If contiguous Iranian-dominated and Shia-dominated territory can be consolidated across Syria-Iraq-Iran, that gets in the way of Sunni co-operation between the Gulf states and Turkey. With Iran coming out of the cold of US sanctions, Iran may want to position itself as a big supplier to Turkey and beyond that to Europe.

The external powers want peace in Syria — at least, enough of it to allow stability for business — but they have competing interests to be served by that peace.

And the continuing war feeds profits in the arms industry. The US arms industry currently sells Saudi and the UAE $8 billion per year in equipment alone.

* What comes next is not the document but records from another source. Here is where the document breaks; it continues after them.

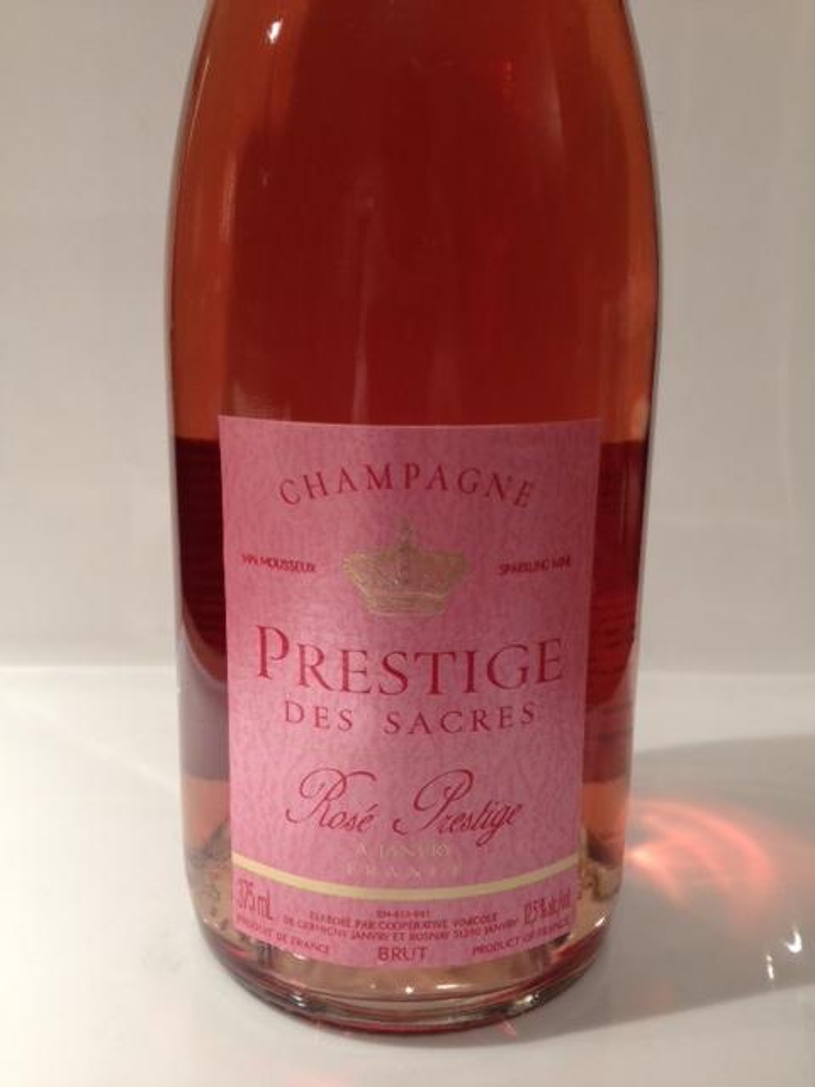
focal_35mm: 35
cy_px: 544
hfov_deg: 40.7
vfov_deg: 52.6
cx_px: 408
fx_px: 1099
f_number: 2.4
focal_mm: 4.28
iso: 64
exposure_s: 1/20
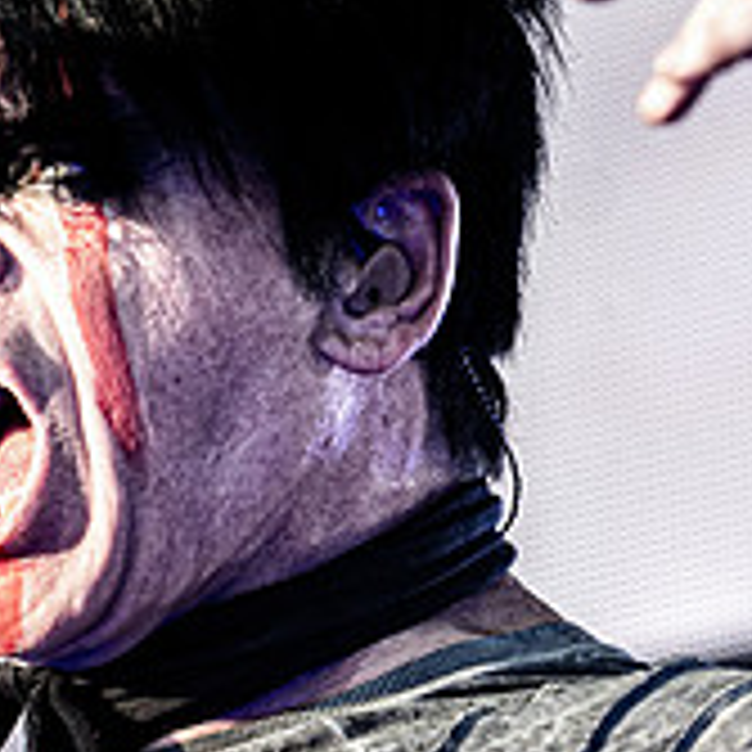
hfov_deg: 2.9
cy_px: 255
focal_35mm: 597
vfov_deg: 2.9
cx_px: 34
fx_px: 14673
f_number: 4.5
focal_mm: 160
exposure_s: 1/1000
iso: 800
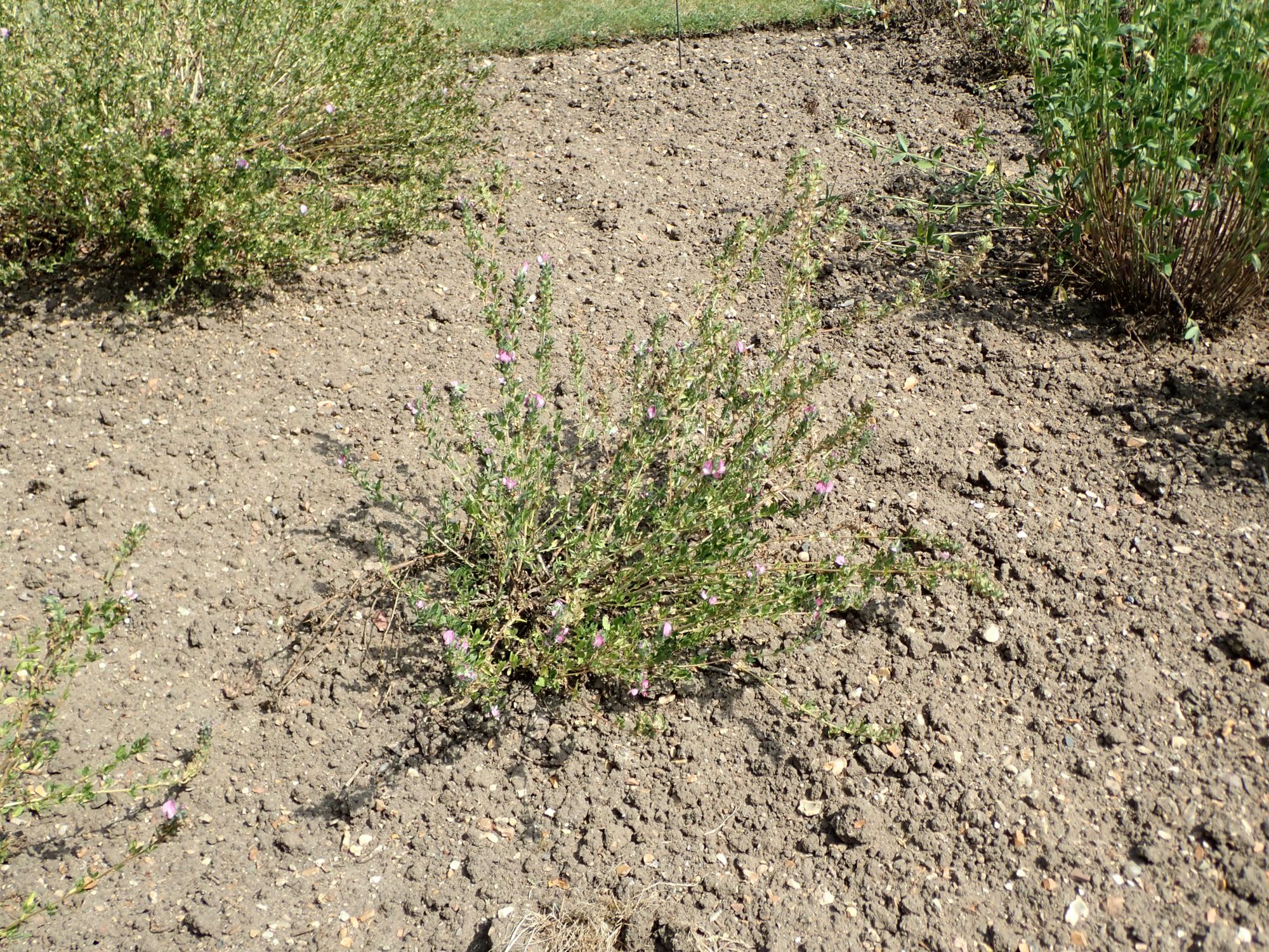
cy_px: 476
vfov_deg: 40.7
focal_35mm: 35
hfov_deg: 52.6
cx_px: 634
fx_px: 1283
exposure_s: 1/500
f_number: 3.5
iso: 100
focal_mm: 6.42
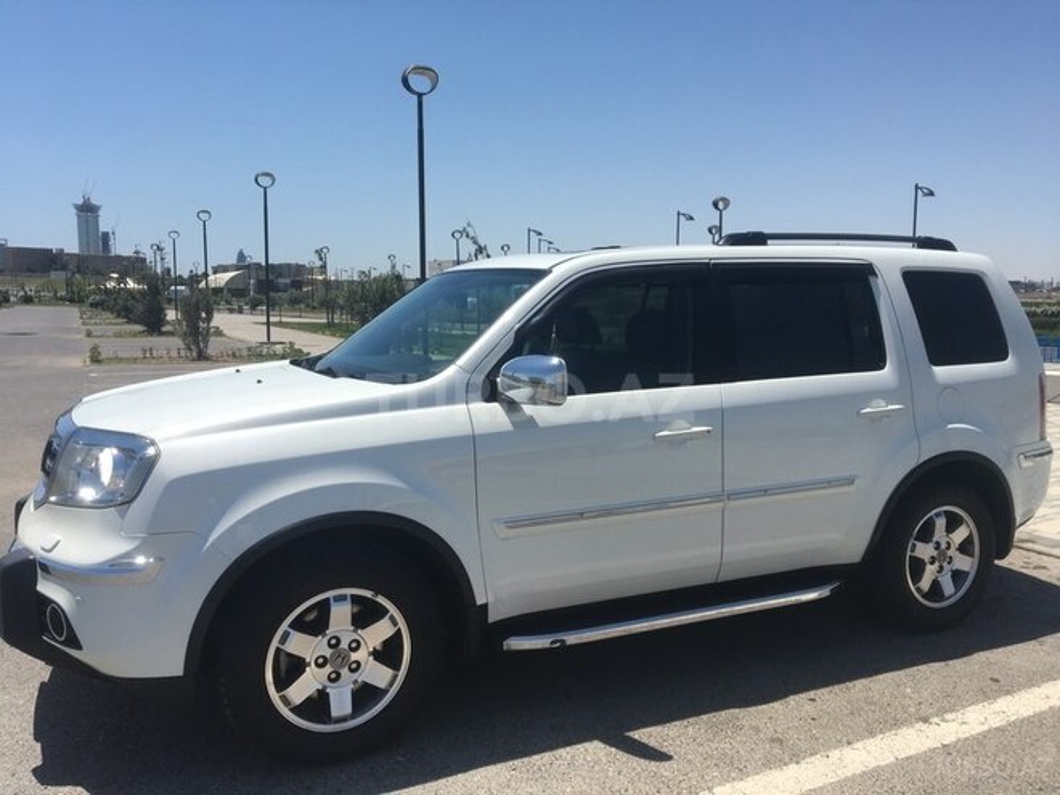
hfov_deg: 61.7
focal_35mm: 29
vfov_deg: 48.2
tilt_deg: -6.2
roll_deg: -0.5
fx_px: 888
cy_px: 398
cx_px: 530
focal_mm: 4.15
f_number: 2.2
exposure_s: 1/2137
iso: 25
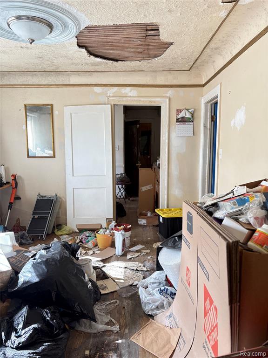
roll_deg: +0.2
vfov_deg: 67.3
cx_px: 134
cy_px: 179
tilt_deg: -7.7
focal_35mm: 26
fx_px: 268
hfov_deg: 53.1
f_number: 1.6
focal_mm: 5.96
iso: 125
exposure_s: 1/121
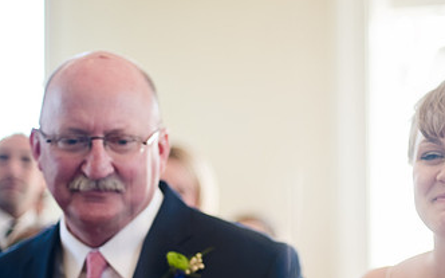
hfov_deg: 23.2
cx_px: 311
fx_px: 1079
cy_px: 232
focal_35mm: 89
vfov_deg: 14.6
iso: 200
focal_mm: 50
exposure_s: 1/200
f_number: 1.4
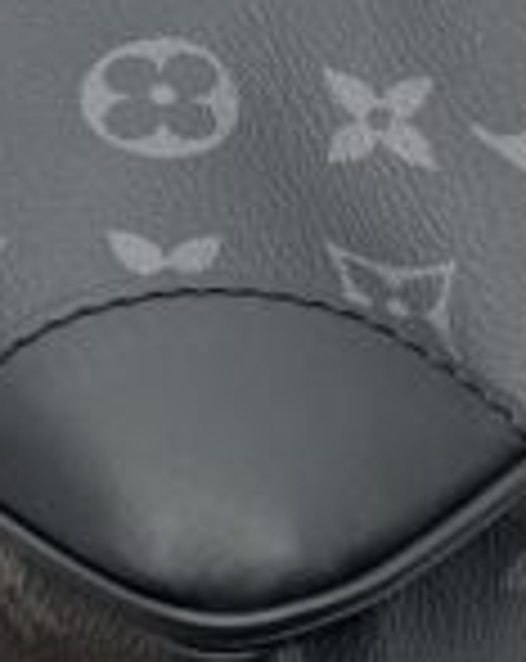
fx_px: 3455
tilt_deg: -38.8
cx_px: 90
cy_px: 243
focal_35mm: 177
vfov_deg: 10.9
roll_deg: +7.3
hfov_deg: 8.7
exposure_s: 1/100
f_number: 1.5
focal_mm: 5.7
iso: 40
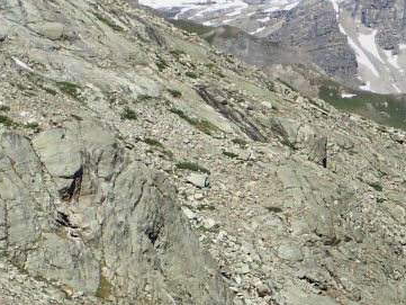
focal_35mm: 170
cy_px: 122
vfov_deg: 8.7
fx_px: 1995
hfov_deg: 11.3
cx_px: 527
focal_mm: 8.41
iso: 100
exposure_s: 1/500
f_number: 4.5
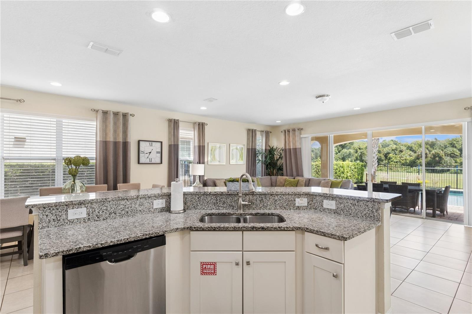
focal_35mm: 16
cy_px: 157
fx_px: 216
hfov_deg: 95.0
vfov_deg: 72.0
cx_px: 236
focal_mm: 11
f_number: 11
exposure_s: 1/15
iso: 400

Britain and France are not far behind. There will be strong business pressures to allow Saudi Arabia to continue to invest in arming forces in Syria.
In 2014 $92.7 million of arms were bought from Bulgaria alone to be supplied to Syrian militias by Saudi Arabia. Without such arms supplies and subsidies, the militias and armies in Syria could not continue their war.

Syria is separating out along sectarian lines.

UN-negotiated evacuations have taken 126 Sunni rebel fighters and civilians from Zabadani, north west of Damascus, an enclave surrounded and bombarded by government forces and their Hezbollah allies.

Simultaneously 336 injured defenders were evacuated from two northern Shia villages, al-Foua and Kefraya, besieged by Jaysh el Fateh, a collective of opposition groups that includes Ahrar al-Sham and the al-Qaeda affiliated al-Nusra Front. The Shia will go to Turkey and then be relocated to government-held areas in Syria.

On 26 December an agreement broke down to evacuate 2000 Islamist fighters and residents from the Palestinian camp in Yarmouk and south Damascus. 200 al-Nusra Front fighters were able to move from Deraa in the south to Idlib province in the north east, in exchange for Iranian officers captured by rebels.

Similar deals have seen fighters move from rebel areas of Homs.